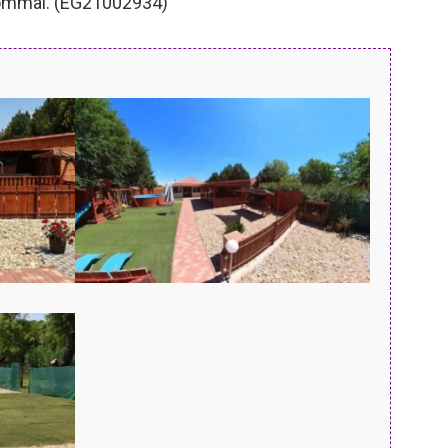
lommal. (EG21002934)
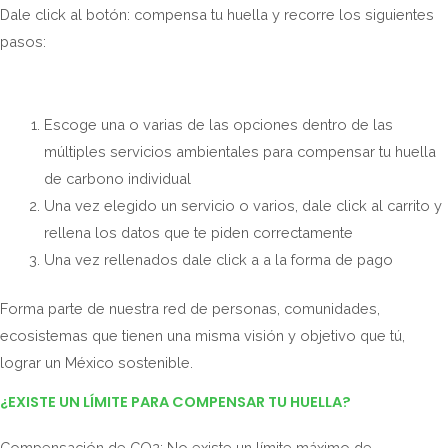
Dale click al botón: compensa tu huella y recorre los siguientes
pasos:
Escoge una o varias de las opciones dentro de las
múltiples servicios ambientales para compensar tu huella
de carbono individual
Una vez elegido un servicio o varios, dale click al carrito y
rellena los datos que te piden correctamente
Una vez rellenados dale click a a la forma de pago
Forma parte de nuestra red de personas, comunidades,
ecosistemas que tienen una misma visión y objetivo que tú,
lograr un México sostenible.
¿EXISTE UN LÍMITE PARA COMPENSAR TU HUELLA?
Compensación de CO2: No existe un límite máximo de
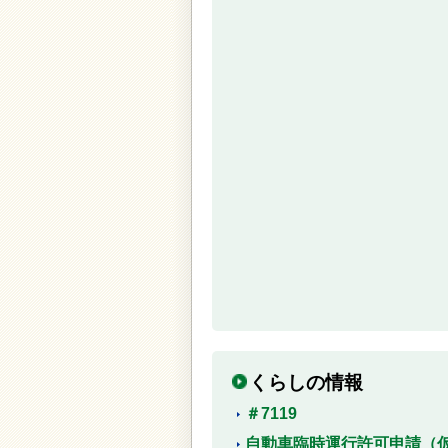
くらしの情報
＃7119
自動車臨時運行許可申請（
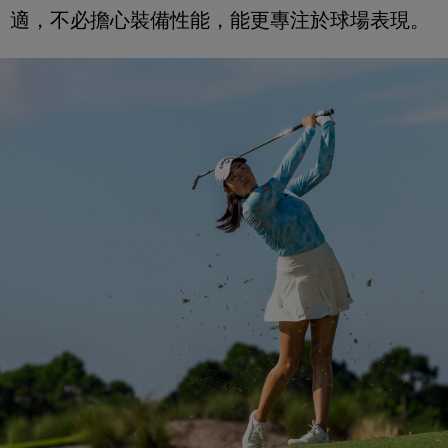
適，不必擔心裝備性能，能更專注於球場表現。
######
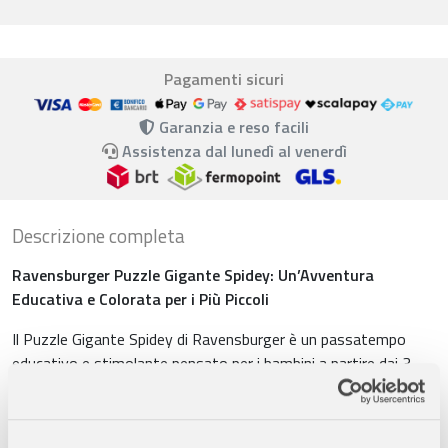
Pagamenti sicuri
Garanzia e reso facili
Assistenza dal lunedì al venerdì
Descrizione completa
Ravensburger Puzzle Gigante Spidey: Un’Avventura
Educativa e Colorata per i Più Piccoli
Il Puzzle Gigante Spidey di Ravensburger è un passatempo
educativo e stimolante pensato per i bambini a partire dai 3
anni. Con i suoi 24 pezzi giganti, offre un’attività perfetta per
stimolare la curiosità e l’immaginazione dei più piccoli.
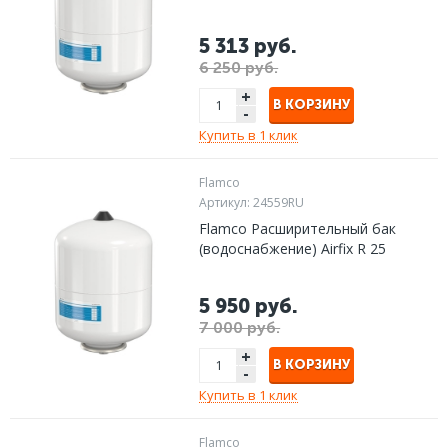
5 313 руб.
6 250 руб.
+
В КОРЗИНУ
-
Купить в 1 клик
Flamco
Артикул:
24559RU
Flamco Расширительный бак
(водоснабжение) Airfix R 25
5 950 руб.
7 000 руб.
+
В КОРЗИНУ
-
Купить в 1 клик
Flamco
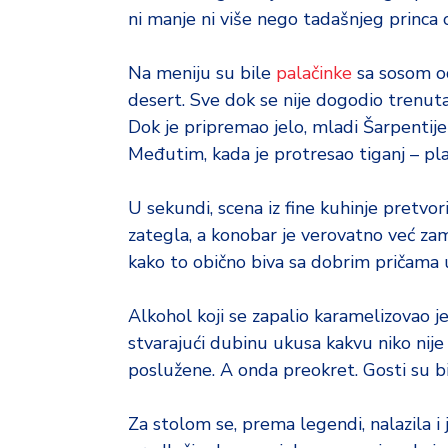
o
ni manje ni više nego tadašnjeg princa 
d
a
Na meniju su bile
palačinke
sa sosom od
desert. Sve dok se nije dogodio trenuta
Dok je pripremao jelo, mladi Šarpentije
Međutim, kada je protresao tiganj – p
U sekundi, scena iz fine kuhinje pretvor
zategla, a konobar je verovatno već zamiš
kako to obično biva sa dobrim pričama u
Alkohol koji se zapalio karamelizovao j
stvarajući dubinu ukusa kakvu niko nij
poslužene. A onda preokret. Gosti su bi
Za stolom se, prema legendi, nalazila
######
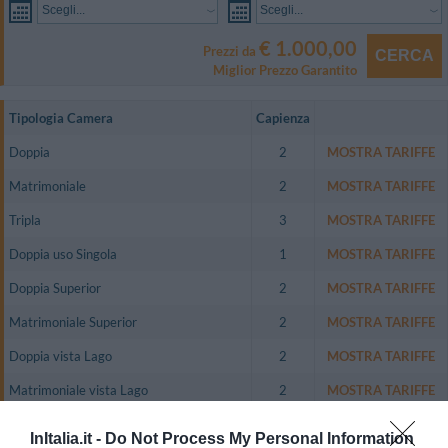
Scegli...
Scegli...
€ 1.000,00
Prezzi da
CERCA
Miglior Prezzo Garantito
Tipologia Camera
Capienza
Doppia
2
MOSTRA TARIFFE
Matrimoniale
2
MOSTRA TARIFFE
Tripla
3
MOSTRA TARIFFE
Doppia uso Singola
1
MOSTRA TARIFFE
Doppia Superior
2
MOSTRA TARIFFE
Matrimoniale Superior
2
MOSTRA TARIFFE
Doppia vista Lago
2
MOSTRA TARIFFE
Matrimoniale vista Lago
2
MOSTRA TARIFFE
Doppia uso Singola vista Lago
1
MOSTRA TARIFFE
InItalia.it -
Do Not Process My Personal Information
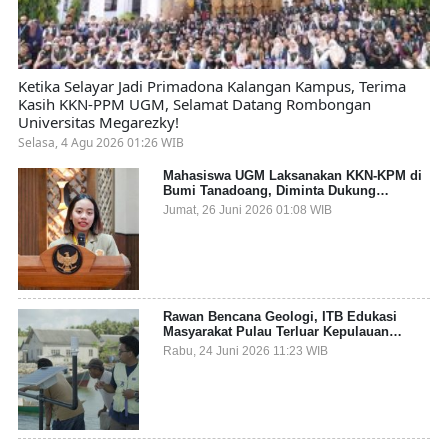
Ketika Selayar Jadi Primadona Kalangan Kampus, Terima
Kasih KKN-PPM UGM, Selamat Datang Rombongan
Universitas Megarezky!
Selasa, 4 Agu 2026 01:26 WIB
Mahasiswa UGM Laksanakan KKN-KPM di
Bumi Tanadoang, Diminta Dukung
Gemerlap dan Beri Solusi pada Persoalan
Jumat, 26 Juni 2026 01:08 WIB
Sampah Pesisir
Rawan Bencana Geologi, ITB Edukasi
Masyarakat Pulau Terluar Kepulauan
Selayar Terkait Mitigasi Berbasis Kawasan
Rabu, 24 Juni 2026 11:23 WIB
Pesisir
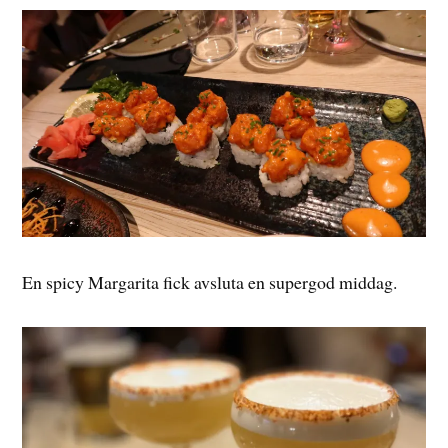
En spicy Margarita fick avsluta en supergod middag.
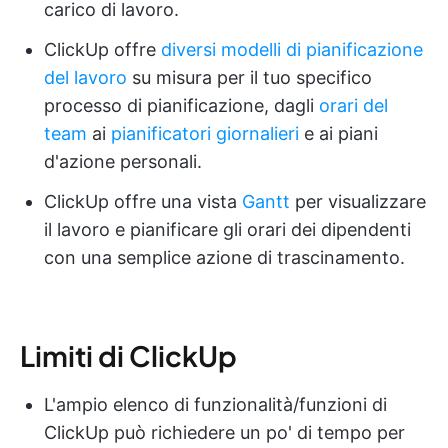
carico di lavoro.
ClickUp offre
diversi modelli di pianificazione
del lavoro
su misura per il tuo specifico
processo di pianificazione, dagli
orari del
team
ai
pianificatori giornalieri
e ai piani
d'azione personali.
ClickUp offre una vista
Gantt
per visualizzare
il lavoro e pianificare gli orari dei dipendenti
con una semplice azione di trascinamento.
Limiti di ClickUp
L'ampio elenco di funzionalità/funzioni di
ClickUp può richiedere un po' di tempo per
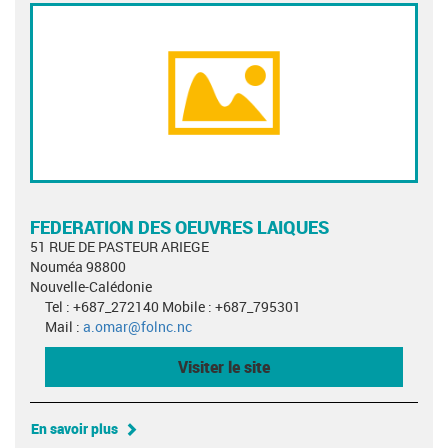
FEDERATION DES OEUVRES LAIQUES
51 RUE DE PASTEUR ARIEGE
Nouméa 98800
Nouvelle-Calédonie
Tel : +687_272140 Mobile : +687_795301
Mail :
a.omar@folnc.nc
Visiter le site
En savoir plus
######
Activity: Starting at the line that contains "Ketika Selayar Jadi" and ending at the line that contains "Rawan Bencana Geologi, ITB Edukasi", write out those lines again with "Mahasiswa" swapped for "Pelajar" and nothing else changed.

Output for this exercise:
Ketika Selayar Jadi Primadona Kalangan Kampus, Terima
Kasih KKN-PPM UGM, Selamat Datang Rombongan
Universitas Megarezky!
Selasa, 4 Agu 2026 01:26 WIB
Pelajar UGM Laksanakan KKN-KPM di
Bumi Tanadoang, Diminta Dukung
Gemerlap dan Beri Solusi pada Persoalan
Jumat, 26 Juni 2026 01:08 WIB
Sampah Pesisir
Rawan Bencana Geologi, ITB Edukasi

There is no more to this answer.